Lipocontouring of the Face and Body

Joseph Michael Pober
  • J.M.P., Associate Attending Plastic Surgeon, St. Luke's-Roosevelt Hospital Center, Columbia University College of Physicians and Surgeons; Clinical Instructor, Department of Surgery (Plastic), College of Medicine, SUNY Health Science Center; Department of Surgery (Plastic), The New York Methodist Hospital, Cornell Medical Center, New York, NY
Further Information

Publication History

Publication Date:
19 June 2008 (online)

ABSTRACT

Lipocontouring embraces multilayer tumescent differential liposculpture and its natural byproduct, autologous multilevel microfilamentous fat grafting (microlipoinjection).

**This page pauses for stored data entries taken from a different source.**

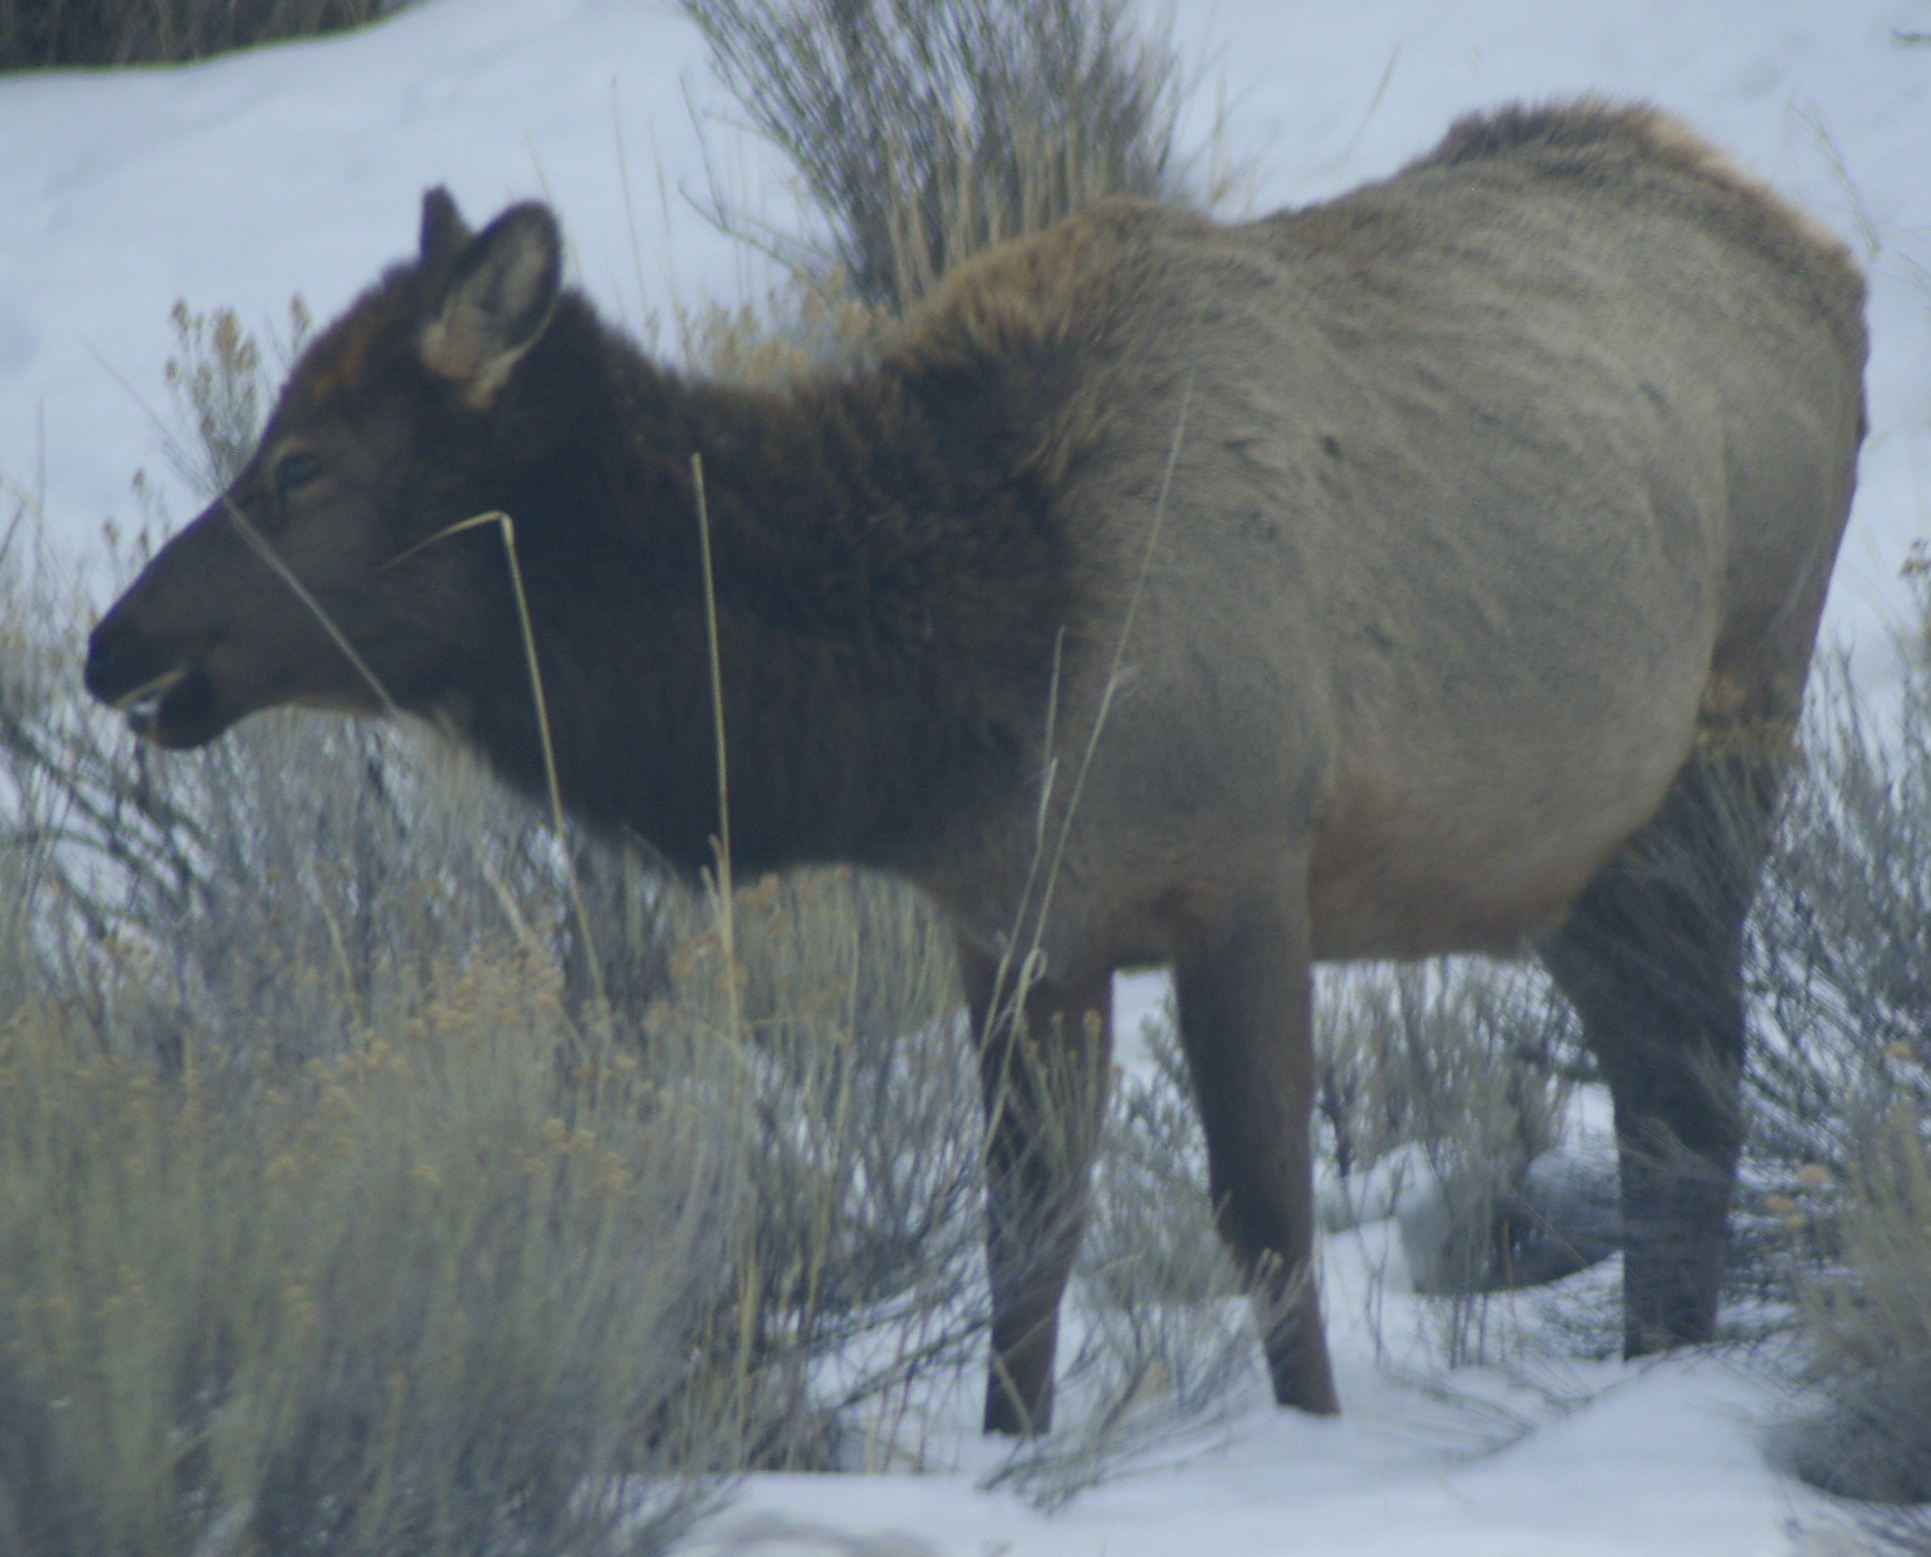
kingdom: Animalia
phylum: Chordata
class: Mammalia
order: Artiodactyla
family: Cervidae
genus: Cervus
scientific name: Cervus elaphus
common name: Red deer
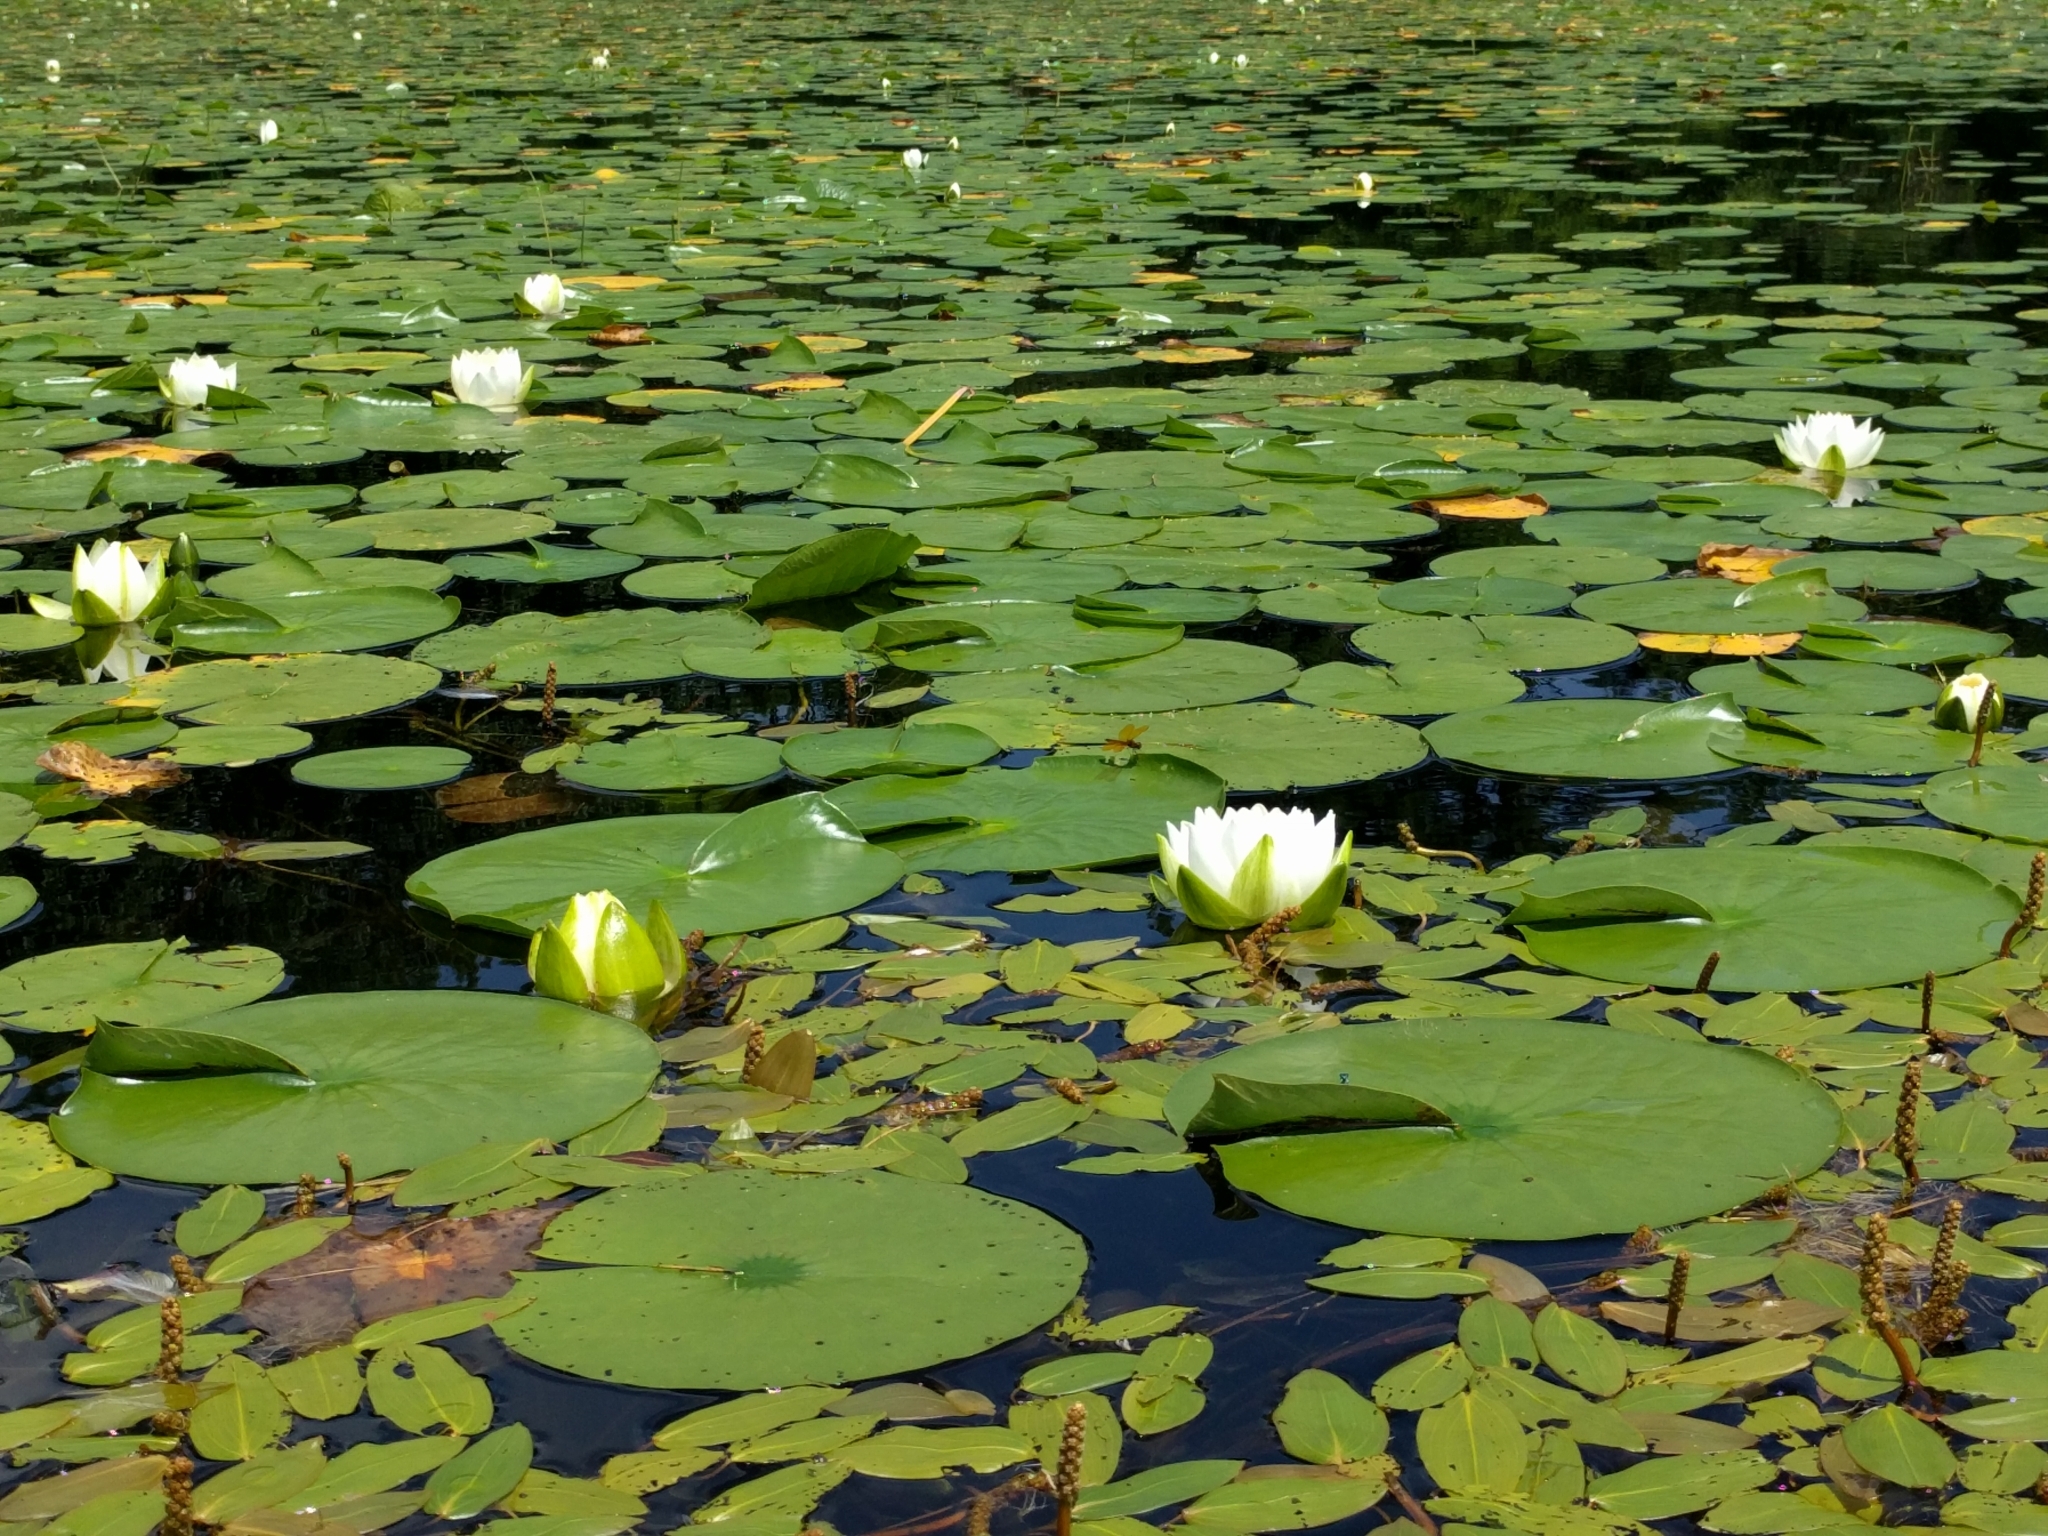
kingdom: Plantae
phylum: Tracheophyta
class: Magnoliopsida
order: Nymphaeales
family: Nymphaeaceae
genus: Nymphaea
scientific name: Nymphaea odorata
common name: Fragrant water-lily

Successful facial microlipoinjection appears to require complete correction or slight overcorrection of the static anatomic deformity. For the dynamic facial deformity characterized by a recurring crease, in addition to proper microlipoinjection, it is suggested that the crease be widely undermined and postoperatively immobilized. Facial liposculpture appears to require minimal actual removal of fatty tissue, relying additionally on continued fatty atrophy induced by localized trauma to residual adipocytes. Optimal body liposculpture appears to benefit from curved silhouette de côté (lateral) and de face (frontal) contour markings placed on the treated structure, which is viewed as a rectangle rather than a cylinder.